Le reste, vous le connaissez par le cinéma de Martin Crimp, mise en scène de Daniel Jeanneteau

© Christophe Raynaud de Lage

© Christophe Raynaud de Lage

 

Festival d’Avignon  

 Le reste, vous le connaissez par le cinéma de Martin Crimp d’après Euripide, traduction de Philippe Djian, mise en scène de Daniel Jeanneteau

 Le metteur en scène avait déjà collaboré avec Martin Crimp en 2006 à l’Opéra- Bastille pour Into the little Hill, un opéra de George Benjamin (voir Le Théâtre du Blog). Il le retrouve avec cette pièce (2013) adaptée des Phéniciennes où Euripide revisite, au V ème siècle avant J.C., Les Sept contre Thèbes qu’Eschyle avait écrit cinquante ans  plus tôt. Il actualise le cycle d’Œdipe, en fonction d’une situation politique différente: Athènes, aux menées impérialistes, fomente une guerre civile dans le Péloponnèse. Ce conflit interminable entraînera l’effondrement de la civilisation attique. Pour introduire une critique de l’ordre dominant, l’auteur grec donne la parole à ces Phéniciennes, prisonnières étrangères en route pour Delphes et de passage à Thèbes.

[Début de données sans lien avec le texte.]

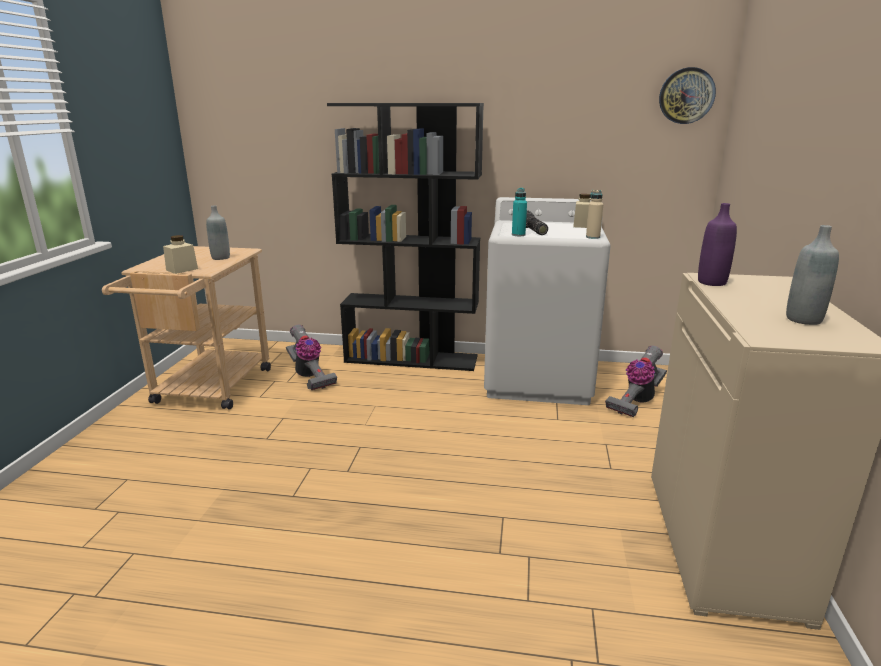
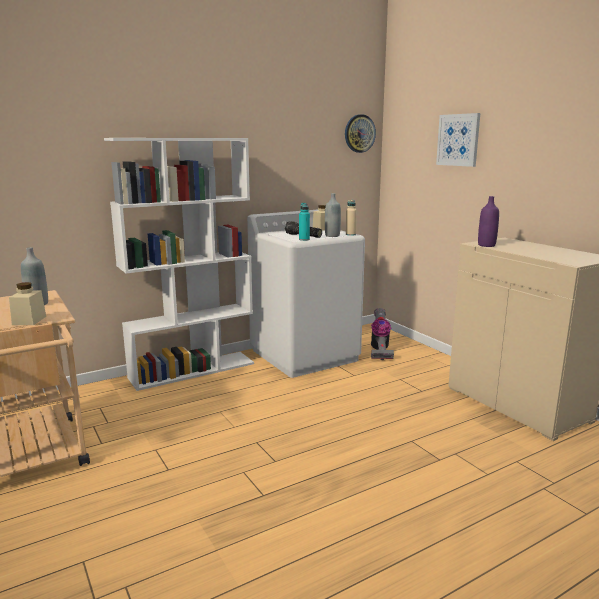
camera: 40 degrees left, 5 degrees down
vacuum cleaner [286,324,337,390] -> none
black bookcase [327,103,484,371] -> white bookcase [104,138,254,391]
grey bottle [786,225,839,325] -> grey bottle moved to [325,193,341,237]
none -> picture [436,113,480,167]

Elles forment ici un chœur de lycéennes à qui Martin Crimp a confié le soin d’introduire et commenter la tragédie : dans une vaste salle de classe en désordre, elles se moquent du savoir qu’on leur enseigne et de ces personnages antiques issus pour elles d’une histoire poussiéreuse. Sales gamines, elles vont bousculer les protagonistes, les corriger, les chahuter et les manipuler comme des pantins bavards et pitoyables, sortis des réserves du théâtre … Et Œdipe, présent/absent tout au long de la représentation, enfermé dans une cahute dominant le plateau, apparait à la fin, hirsute, grossier et grotesque…

 On connaît l’histoire : Œdipe se crève les yeux quand il découvre qu’il a épousé sa mère Jocaste et qu’il a tué son père Laïos. Il vit toujours à Thèbes mais séquestré par ses fils Étéocle et Polynice.  Jocaste assiste, impuissante  avec  sa fille Antigone, à la brouille de ses fils et à leur guerre fratricide puis à leur duel meurtrie. Puis elle se suicidera. Le roi Créon et frère de Jocaste -dont le fils s’est offert en sacrifice pour la paix mais en vain -se saisit du pouvoir et interdit à Antigone, au nom d’Étéocle, d’enterrer Polynice. Mais Antigone bravera le décret du roi par lequel elle est de la Cité, comme son père et frère, Œdipe… Cette engeance incestueuse accouche d’un monde si monstrueux que nous n’avons pas envie de le décrypter…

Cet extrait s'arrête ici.